“How’d he get lost?” asked Freddie. “Did he go to the store and couldn’t find his way back?”
“No, my child. It was different from that. I’ll tell you, perhaps, another time. Go on with your play now.”
So Laddie, Freddie and Flossie went back to their “store,” and had lots of fun. Then they played other games, using Freddie’s fire engine and Laddie’s train of cars, and even Flossie’s doll, who rode as a passenger.
“Well, what’ll we do next?” asked Freddie, when he and Laddie had taken turns squirting water from the fire engine in the bath room.
“Let’s play automobile,” said Laddie. “I can get——”
He stopped talking and seemed to be listening.
“What’s the matter?” asked Flossie, as Laddie hurried to a window that looked down into a side street.
“It’s a fire!” cried Laddie. “I can hear the puffers! Come on! It’s right down this side street!”
Flossie and Freddie looked out of the window long enough to see a crowd of people in front of a store not far from the hotel, which was on a corner. And in the street, which was a side one, as Laddie had said, were a number of fire engines.
“Let’s go down!” cried Freddie, all excited at what he saw.
“Oh, you mustn’t!” gasped Flossie.
“Course we can,” declared Laddie. “My aunt always lets me look at a fire when it’s near here, and this is awful close. Maybe this hotel will burn down.”
“Oh-o-o-o!” cried Flossie. “Where’s my doll?” And she ran to get her pet.
“Come on, we’ll go!” said Freddie to Laddie. “Girls don’t like fires, but we boys do.”
“Sure,” said Laddie. “We’ll go, all right. My aunt’s looking out the front window, and we can go out the side door and down the elevator,” he went on. “I know all the elevator men, ’cause I’ve lived in this hotel a whole year. My aunt won’t care ’cause she won’t see us, so she won’t be worried. I don’t like her to worry.”
“Me either,” said Freddie. So the two little boys, making sure Mrs.
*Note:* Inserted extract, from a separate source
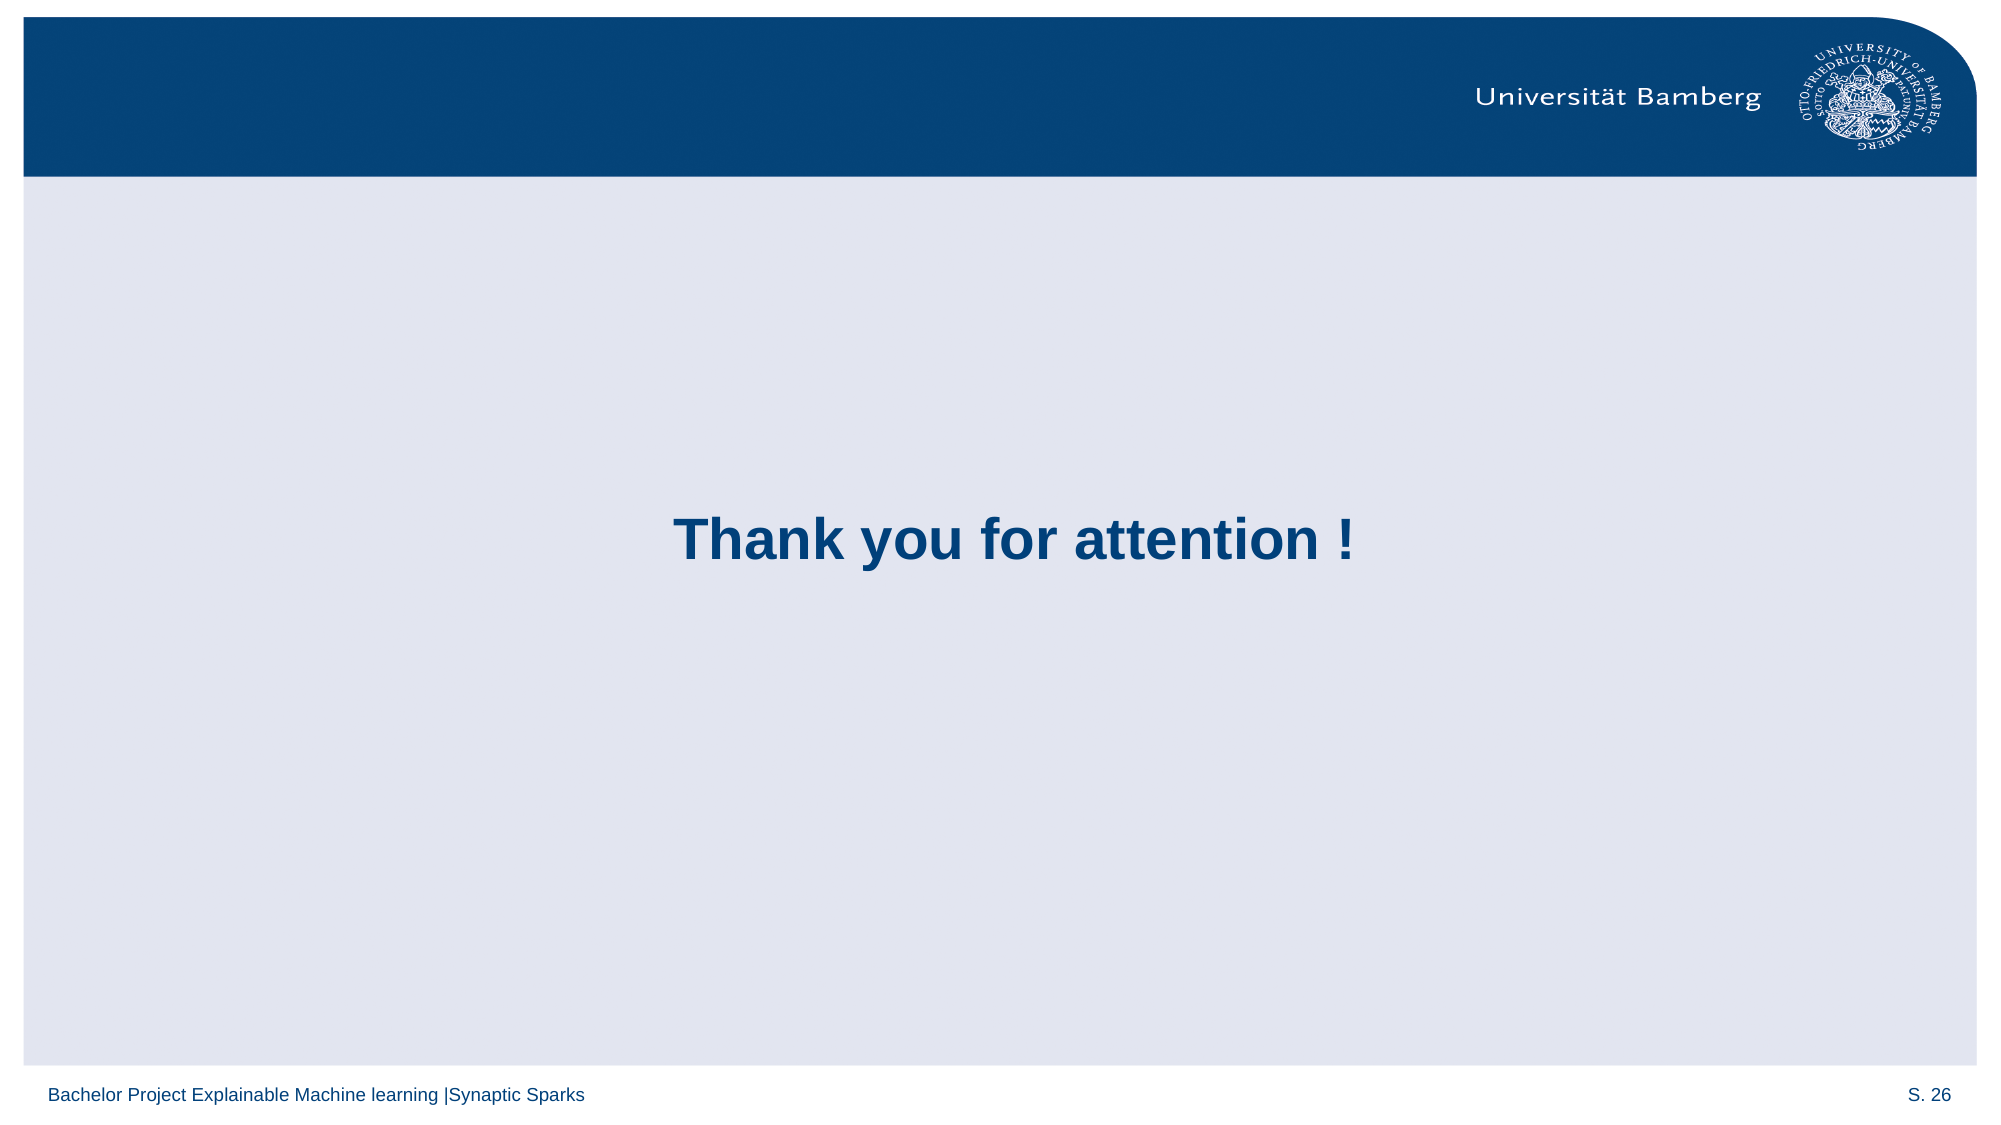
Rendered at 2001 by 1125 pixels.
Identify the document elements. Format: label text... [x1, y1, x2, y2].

Whipple was still looking from the front windows of her apartment, to see what all the excitement was about, stole out of a door into the side hall and so reached the elevators.
“Down, George!” called Laddie to the colored elevator man.
“Down it am, Master Laddie,” was the good-natured answer. “Where is yo’all gwine?”
“To see the fire,” was the answer. “Don’t he talk funny?” asked Laddie of Freddie, as they left the elevator at the ground floor.
“He talks just like our colored cook, Dinah,” said Freddie. “Did you ever see her?”
“Nope.”
“You ought to eat some of her pancakes,” went on Freddie. “I’ll write, when I have a chance, and ask her to send you some.”
“Oh, hear the engines whistlin’!” cried Laddie. “Hurry up, or maybe they’ll be gone before we get there.”
The fire was not near enough to the hotel to cause any danger, though many of the hotel guests were excited, and so no attention was paid to the small boys, Freddie and Laddie, as they hurried out to see all that was going on. There was a crowd in the side street and more engines and hook and ladder trucks were dashing up to help put out the fire.